EXERCISE DESCRIPTION
Print every entry exactly as written.

Data records:
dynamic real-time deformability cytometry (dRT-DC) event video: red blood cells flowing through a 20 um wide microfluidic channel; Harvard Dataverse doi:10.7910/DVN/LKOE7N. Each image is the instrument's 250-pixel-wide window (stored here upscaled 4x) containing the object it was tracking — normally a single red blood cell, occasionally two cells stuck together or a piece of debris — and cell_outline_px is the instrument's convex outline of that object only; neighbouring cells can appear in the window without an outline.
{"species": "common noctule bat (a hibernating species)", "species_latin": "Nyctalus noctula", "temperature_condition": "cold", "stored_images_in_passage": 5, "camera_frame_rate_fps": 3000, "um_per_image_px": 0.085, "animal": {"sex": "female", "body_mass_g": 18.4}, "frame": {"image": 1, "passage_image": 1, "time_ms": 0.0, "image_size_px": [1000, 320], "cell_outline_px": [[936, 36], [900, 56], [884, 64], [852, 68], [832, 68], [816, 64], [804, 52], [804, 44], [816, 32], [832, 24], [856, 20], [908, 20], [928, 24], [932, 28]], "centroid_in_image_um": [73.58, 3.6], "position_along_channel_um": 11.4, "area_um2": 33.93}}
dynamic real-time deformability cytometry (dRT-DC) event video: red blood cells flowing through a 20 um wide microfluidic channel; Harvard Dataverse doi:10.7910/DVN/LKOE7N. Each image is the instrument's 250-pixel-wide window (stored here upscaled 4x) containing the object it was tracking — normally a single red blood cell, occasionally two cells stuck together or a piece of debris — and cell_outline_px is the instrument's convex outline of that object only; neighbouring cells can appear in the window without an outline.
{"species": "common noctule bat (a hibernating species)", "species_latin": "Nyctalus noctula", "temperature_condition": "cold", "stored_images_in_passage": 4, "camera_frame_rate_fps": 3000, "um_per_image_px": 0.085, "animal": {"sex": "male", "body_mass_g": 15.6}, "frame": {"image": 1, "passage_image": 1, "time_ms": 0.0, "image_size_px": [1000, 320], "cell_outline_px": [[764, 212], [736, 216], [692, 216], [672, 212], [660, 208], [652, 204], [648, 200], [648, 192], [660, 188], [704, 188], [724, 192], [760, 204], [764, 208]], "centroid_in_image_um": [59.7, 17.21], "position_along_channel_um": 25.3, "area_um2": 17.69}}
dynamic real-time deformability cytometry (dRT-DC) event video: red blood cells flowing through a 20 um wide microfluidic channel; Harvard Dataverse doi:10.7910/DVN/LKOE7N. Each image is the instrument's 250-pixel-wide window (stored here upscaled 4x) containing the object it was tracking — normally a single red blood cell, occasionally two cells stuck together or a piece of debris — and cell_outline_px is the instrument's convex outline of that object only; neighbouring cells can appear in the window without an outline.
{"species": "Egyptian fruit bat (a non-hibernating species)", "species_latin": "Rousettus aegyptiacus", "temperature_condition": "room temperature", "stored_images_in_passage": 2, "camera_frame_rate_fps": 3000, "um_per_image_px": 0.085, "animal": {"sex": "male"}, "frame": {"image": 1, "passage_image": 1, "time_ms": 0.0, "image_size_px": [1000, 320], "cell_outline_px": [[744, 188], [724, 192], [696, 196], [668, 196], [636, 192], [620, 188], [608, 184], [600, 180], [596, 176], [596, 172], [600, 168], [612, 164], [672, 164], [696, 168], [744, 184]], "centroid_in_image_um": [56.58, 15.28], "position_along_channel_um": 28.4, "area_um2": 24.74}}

RESPONSE
dynamic real-time deformability cytometry (dRT-DC) event video: red blood cells flowing through a 20 um wide microfluidic channel; Harvard Dataverse doi:10.7910/DVN/LKOE7N. Each image is the instrument's 250-pixel-wide window (stored here upscaled 4x) containing the object it was tracking — normally a single red blood cell, occasionally two cells stuck together or a piece of debris — and cell_outline_px is the instrument's convex outline of that object only; neighbouring cells can appear in the window without an outline.
{"species": "common noctule bat (a hibernating species)", "species_latin": "Nyctalus noctula", "temperature_condition": "cold", "stored_images_in_passage": 5, "camera_frame_rate_fps": 3000, "um_per_image_px": 0.085, "animal": {"sex": "female", "body_mass_g": 18.4}, "frame": {"image": 1, "passage_image": 1, "time_ms": 0.0, "image_size_px": [1000, 320], "cell_outline_px": [[936, 36], [900, 56], [884, 64], [852, 68], [832, 68], [816, 64], [804, 52], [804, 44], [816, 32], [832, 24], [856, 20], [908, 20], [928, 24], [932, 28]], "centroid_in_image_um": [73.58, 3.6], "position_along_channel_um": 11.4, "area_um2": 33.93}}
dynamic real-time deformability cytometry (dRT-DC) event video: red blood cells flowing through a 20 um wide microfluidic channel; Harvard Dataverse doi:10.7910/DVN/LKOE7N. Each image is the instrument's 250-pixel-wide window (stored here upscaled 4x) containing the object it was tracking — normally a single red blood cell, occasionally two cells stuck together or a piece of debris — and cell_outline_px is the instrument's convex outline of that object only; neighbouring cells can appear in the window without an outline.
{"species": "common noctule bat (a hibernating species)", "species_latin": "Nyctalus noctula", "temperature_condition": "cold", "stored_images_in_passage": 4, "camera_frame_rate_fps": 3000, "um_per_image_px": 0.085, "animal": {"sex": "male", "body_mass_g": 15.6}, "frame": {"image": 1, "passage_image": 1, "time_ms": 0.0, "image_size_px": [1000, 320], "cell_outline_px": [[764, 212], [736, 216], [692, 216], [672, 212], [660, 208], [652, 204], [648, 200], [648, 192], [660, 188], [704, 188], [724, 192], [760, 204], [764, 208]], "centroid_in_image_um": [59.7, 17.21], "position_along_channel_um": 25.3, "area_um2": 17.69}}
dynamic real-time deformability cytometry (dRT-DC) event video: red blood cells flowing through a 20 um wide microfluidic channel; Harvard Dataverse doi:10.7910/DVN/LKOE7N. Each image is the instrument's 250-pixel-wide window (stored here upscaled 4x) containing the object it was tracking — normally a single red blood cell, occasionally two cells stuck together or a piece of debris — and cell_outline_px is the instrument's convex outline of that object only; neighbouring cells can appear in the window without an outline.
{"species": "Egyptian fruit bat (a non-hibernating species)", "species_latin": "Rousettus aegyptiacus", "temperature_condition": "room temperature", "stored_images_in_passage": 2, "camera_frame_rate_fps": 3000, "um_per_image_px": 0.085, "animal": {"sex": "male"}, "frame": {"image": 1, "passage_image": 1, "time_ms": 0.0, "image_size_px": [1000, 320], "cell_outline_px": [[744, 188], [724, 192], [696, 196], [668, 196], [636, 192], [620, 188], [608, 184], [600, 180], [596, 176], [596, 172], [600, 168], [612, 164], [672, 164], [696, 168], [744, 184]], "centroid_in_image_um": [56.58, 15.28], "position_along_channel_um": 28.4, "area_um2": 24.74}}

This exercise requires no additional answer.